Sunday, November 8, 2009

The best laid plans of mice & men: Putting the challenge into perspective

I know I said I would "live-blog" the process I go through when taking responsibility for materials management on a program, but I took a detour that will wind up being incredibly valuable. Someday.

Among my career experiences I was fortunate to work in marketing for a period of time when a new VP was hired to bring organizational leadership to the business development process. The first thing he did was hunker down in his office with several members of his staff, dissecting the business development status of the company. After a couple weeks he emerged from his office to give a presentation to the staff, explaining that the first thing he does when he takes on new responsibilities is to put the challenge into perspective.

As I mentioned, this is a mature program with significant challenges. Taking my cue from this former manager, I pulled my usual post-MRP-run reports: Backlog, Planned Orders, Open Orders, On-Hand Inventory. I normally lay the data out in Excel and do the math: how many units have to be built, how many units are on-hand, how many units are being built in the open orders, and how many units remain to be built. Simply put, the way production scheduling and MRP work is:
On-Hand Inventory + Open Orders + Planned Orders = Backlog

Anything else, and you have a problem.

So, I pulled the data expecting to see everything balance and my challenge would be a function of lead time and material availability. Except, the data wasn't adding up correctly.
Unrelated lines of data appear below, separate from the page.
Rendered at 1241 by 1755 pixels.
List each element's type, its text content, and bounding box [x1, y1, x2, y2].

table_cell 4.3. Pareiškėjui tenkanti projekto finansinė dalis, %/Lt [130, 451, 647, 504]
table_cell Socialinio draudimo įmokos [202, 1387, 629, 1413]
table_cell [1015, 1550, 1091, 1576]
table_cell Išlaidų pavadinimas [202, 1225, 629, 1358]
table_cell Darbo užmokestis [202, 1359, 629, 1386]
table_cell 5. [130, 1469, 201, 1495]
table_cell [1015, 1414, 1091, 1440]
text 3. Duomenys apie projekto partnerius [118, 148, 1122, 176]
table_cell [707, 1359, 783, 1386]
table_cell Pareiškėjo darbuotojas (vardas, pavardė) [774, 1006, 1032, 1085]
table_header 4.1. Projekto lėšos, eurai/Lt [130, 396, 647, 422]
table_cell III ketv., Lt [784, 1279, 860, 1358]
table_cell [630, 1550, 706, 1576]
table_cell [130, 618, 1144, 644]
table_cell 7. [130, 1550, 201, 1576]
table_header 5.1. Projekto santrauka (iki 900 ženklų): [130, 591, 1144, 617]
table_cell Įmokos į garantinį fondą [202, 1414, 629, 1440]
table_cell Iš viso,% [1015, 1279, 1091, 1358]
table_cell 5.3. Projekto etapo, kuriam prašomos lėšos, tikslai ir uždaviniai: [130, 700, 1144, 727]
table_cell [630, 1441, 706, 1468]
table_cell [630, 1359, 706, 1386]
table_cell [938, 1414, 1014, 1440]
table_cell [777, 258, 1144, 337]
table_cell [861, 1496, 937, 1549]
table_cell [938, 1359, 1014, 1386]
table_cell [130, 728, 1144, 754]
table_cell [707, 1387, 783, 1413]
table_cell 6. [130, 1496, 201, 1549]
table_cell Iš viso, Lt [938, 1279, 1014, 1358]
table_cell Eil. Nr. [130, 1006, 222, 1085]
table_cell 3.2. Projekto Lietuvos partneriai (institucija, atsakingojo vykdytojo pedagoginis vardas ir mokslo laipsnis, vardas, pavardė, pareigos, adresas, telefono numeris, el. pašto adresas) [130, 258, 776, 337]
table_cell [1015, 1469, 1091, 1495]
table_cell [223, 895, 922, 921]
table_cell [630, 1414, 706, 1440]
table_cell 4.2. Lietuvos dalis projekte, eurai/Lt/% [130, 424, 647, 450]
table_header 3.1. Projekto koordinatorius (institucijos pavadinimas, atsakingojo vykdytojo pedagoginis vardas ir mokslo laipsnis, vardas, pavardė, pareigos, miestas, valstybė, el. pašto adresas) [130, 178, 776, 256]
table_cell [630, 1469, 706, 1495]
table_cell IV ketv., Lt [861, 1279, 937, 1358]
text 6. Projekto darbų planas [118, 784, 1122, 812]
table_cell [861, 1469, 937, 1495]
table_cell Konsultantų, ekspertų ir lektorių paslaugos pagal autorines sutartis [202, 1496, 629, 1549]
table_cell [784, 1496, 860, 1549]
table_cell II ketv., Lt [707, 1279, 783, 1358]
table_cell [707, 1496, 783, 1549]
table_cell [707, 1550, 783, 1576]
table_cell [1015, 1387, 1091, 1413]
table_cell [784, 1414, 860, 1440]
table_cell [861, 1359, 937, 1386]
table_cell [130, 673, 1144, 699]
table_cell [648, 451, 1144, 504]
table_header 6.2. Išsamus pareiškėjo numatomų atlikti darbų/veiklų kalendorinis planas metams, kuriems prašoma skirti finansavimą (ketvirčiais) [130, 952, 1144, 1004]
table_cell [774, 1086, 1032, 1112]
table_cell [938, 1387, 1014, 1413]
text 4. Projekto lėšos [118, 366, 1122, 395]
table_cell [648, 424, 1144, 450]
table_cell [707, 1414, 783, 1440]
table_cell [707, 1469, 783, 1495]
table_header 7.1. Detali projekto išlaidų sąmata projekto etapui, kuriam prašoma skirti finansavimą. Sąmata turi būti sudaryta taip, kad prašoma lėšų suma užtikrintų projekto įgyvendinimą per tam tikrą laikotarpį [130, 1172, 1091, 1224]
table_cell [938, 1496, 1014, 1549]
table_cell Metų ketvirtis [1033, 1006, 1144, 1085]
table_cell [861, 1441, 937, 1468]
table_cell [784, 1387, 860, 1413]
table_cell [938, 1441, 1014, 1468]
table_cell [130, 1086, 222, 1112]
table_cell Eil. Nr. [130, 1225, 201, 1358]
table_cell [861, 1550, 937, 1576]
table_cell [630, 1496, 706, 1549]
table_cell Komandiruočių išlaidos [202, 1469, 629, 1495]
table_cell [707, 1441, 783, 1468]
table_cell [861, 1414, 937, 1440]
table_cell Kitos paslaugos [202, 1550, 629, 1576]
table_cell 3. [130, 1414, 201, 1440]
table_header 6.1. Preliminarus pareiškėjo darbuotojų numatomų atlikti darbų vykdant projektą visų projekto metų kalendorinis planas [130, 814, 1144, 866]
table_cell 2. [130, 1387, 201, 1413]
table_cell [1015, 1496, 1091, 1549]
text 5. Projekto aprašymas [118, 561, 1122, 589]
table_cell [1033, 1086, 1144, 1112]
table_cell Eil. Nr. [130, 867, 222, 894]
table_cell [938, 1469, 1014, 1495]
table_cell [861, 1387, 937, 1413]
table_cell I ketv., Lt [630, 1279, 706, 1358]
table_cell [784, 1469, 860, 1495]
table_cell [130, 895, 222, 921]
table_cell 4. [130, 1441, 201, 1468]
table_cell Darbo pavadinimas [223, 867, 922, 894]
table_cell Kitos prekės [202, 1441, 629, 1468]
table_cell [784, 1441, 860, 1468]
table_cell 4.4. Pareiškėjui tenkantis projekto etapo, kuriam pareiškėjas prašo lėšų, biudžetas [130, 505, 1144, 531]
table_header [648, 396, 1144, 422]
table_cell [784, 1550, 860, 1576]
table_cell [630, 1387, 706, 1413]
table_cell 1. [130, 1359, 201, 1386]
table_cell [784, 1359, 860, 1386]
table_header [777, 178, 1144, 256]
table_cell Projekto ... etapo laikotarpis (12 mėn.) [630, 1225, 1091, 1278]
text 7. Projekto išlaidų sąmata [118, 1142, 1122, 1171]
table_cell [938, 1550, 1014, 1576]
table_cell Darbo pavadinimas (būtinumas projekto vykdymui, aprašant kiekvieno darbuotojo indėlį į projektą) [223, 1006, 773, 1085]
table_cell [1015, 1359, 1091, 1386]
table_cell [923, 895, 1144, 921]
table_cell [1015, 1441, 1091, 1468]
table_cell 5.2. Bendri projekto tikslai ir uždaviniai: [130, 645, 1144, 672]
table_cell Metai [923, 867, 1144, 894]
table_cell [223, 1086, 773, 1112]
By the end of the first 14-hr day I'd found some major human errors that had contributed to a portion of the problem. Once corrected and MRP was re-run, the numbers still weren't adding up. By the end of the second day I'd found an open order that wasn't consuming material properly. Once I showed it to my manager, she diagnosed the specific problem in about 30 seconds. I won't go into it here because it was human error, not system error (although it would have been nice if the system hadn't allowed the error).

So, my "normal" process for getting my arms around program materials responsibilities has been short-circuited. Fixing the issues in the system are beyond my abilities, but I'm fortunate to have a manager with the technical skills to do so and the integrity to shoulder that responsibility rather than pawn it off on me. Even so, this will be the biggest challenge of my career thus far.

I have many weeks of long hours ahead while I try to make sense of the situation from a schedule, capacity, and availability perspective. But as I tell my team, when the system is used properly, time is your friend - eventually, material is ordered properly, arrives on time, and you recover and stabilize.